In November 2015, MATEFL had to postpone its November event due to CHOGM parking restrictions. The Seminar/Workshops was held on Saturday, 23 January 2016 at ACE English, Bay Street Complex, Paceville. It was a bumper turnout with almost 180 teachers attending. Our seminars normally attract around 120 teachers so with 60 more teachers than usual the workshops in the second sessions filled up quickly. Luckily, Alan Marsh had anticipated the probablity of this happening and was able to step in and give an extra workshop in the second session.
The workshops were as follow: First session - 9.30 - 11.00
Alan Marsh: Flying over my head or landing safely? Noticing, remembering and recalling lexis In this session we'll look at and explore some techniques for helping learners to 'notice' useful and important language items (particularly lexis), which they may otherwise completely miss. The techniques will also provide engaging ways and means of helping learners to remember and retrieve these items when they need them. Some techniques are innovative, others tried and tested: all will engage, challenge and motivate your learners.
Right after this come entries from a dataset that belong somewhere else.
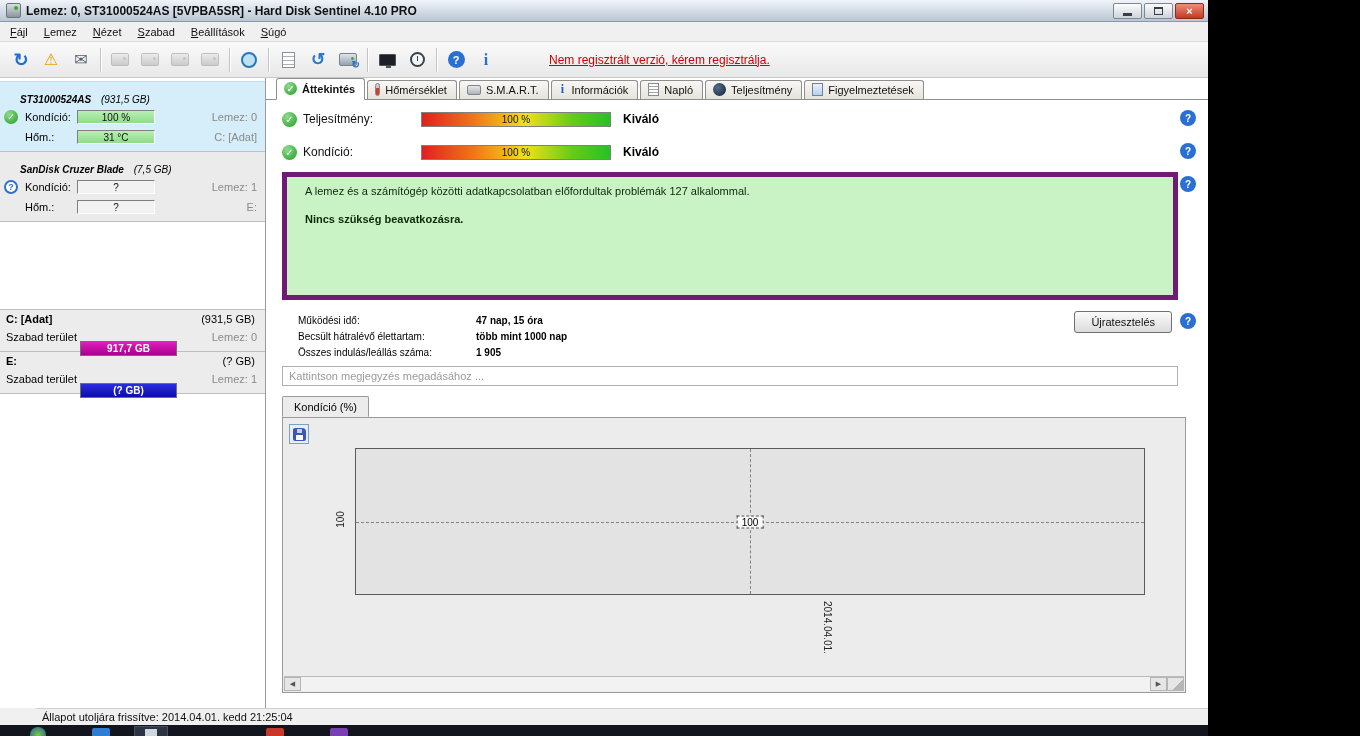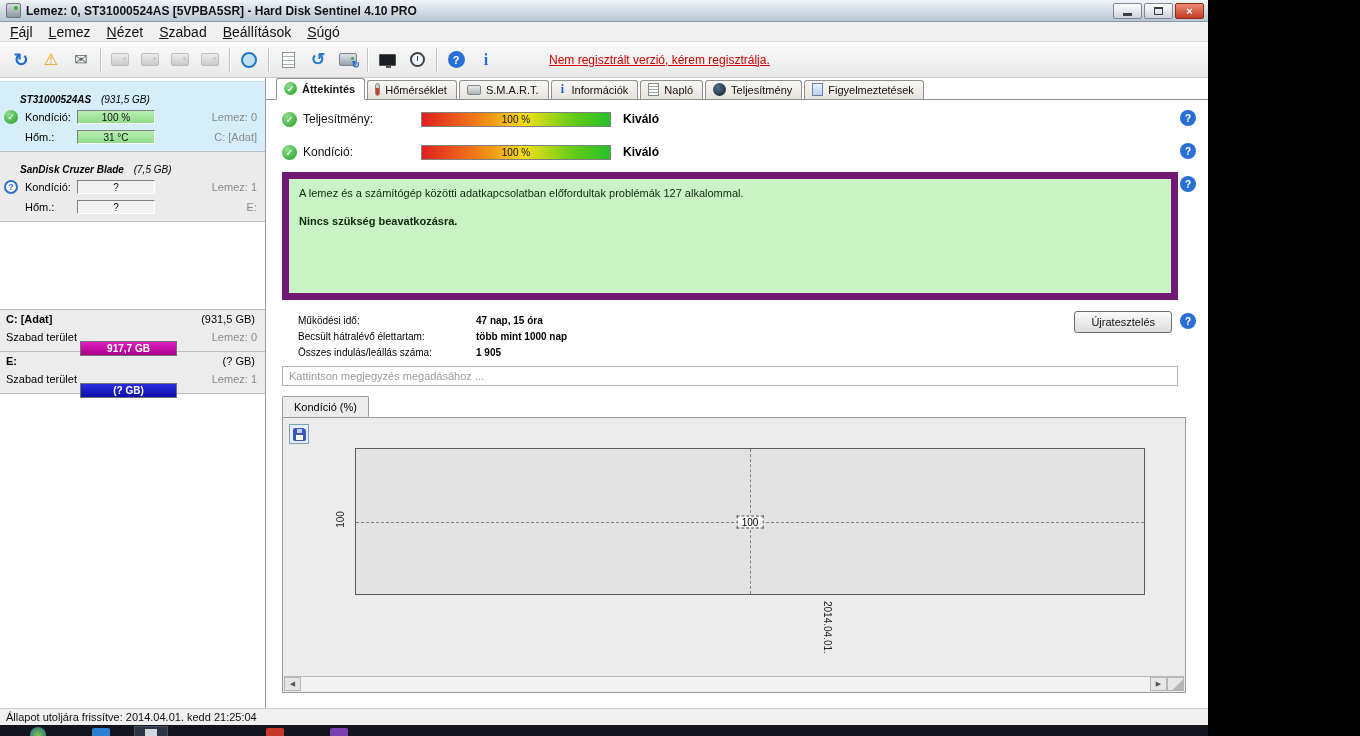--- a/index.html
+++ b/index.html
@@ -23,7 +23,7 @@
 
   
   .menubar { height:20px; background:#f0f0f0; border-bottom:1px solid #dcdcdc; display:flex; align-items:center; padding-left:2px; }
-  .menu-item { display:inline-block; padding:2px 8px; font-size:14px; color:#111; }
+  .menu-item { display:inline-block; padding:2px 8px; font-size:11px; color:#111; }
   .menu-item::first-letter { text-decoration:underline; }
Jean Theuma: Working with exams IELTS, FCE, CAE, BEC…A whole alphabet of acronyms to us, but to our students they are the gateways to the future. These exams mean better universities to go to, better jobs to find, and better opportunities for students to further themselves. This session gives practical information about the skills that exam students will need and how we can help them to achieve the best grades they possibly can.
Sigo Gatt: To IWB or not to IWB? We will analyse the possibility of enhancing some great old activities and other classroom ideas with the help of Interactive Whiteboards (IWB) and Other Technology Wizardry (IWBW & OTW). These activities include: Reading and Voting on each other’s Advert, Dictionary Skills Acquisition, Utilising Vocabulary Cards, Sentence Auction Activity and Class Correction Techniques. BYOD. Preferably participants have already touched an IWB.
Kevin Spiteri: Enjoying it ... but learning enough? Perception and reality for English language learners in Malta Regularly received feedback from students is that they are enjoying their classes and genuinely like their teachers, but they feel that they are not learning enough in terms of quantity or speed. The session will focus on both the theory and practical examples on how to address the issues listed above through up-scaling current lessons, reflection and gamification.
Second session - 11.30 - 13.15
Brian Hallas:Learning should Enable Greater Originality This hands-on workshop explores the anti-creativity of growing old with something we think we know so well, LEGO, and creates a poignant parallel with several aspects of the English teaching field. Why should either conformity or creativity have to each look the same and potentially instil fear upon an individual? The answers and our ingenuity lie within.
Jean Theuma: Song sung blue… From grammar examples to functional language to vocabulary to interesting topics – songs have them all! In this session, I will look at a large number of practical activities for using songs in the classroom. I will also look at online resources for lyrics, lesson plans, songs and more. So come to the session ready to hum along!
Joseph Mallia: A practical introduction to teaching via ‘Explicit Instruction’: creating the right balance between teachers and our non-Western learners ‘Explicit Instruction’ is an increasingly-popular teaching strategy around the world. It refers to teacher-led instruction where students are told what they will be learning and how, and what they have to do to show that they have succeeded in learning specified lesson objectives. We’ll see why it works, how to do it, and the learner-types who mostly benefit from it. Natasha Fabri: My top 10 “tech” tools Helping your students learn faster, increase their confidence and have fun while doing it! In this practical session, we will explore a variety of freely available online tools and discuss how to make the most of them both in class and out. These will include useful mobile apps as well as tools/resources to be used on IWBs.
Pam Borg: Game on, game on! Games are no longer seen as classroom 'filler' activities, but as important teaching tools which encourage enthusiasm for the essentially difficult and often frustrating task of learning English. We will look at some practical EFL Games and Quizzes: from how to revamp some golden oldies to where to find useful online games and what’s what in the latest EFL apps.
Alan Marsh: Plan B - some things to do when you have to teach and have no photocopies or technology - just a board. This was an extra unadvertised session that Alan had in his pocket in case the number of teachers attending was too high for the planned sessions to accommodate.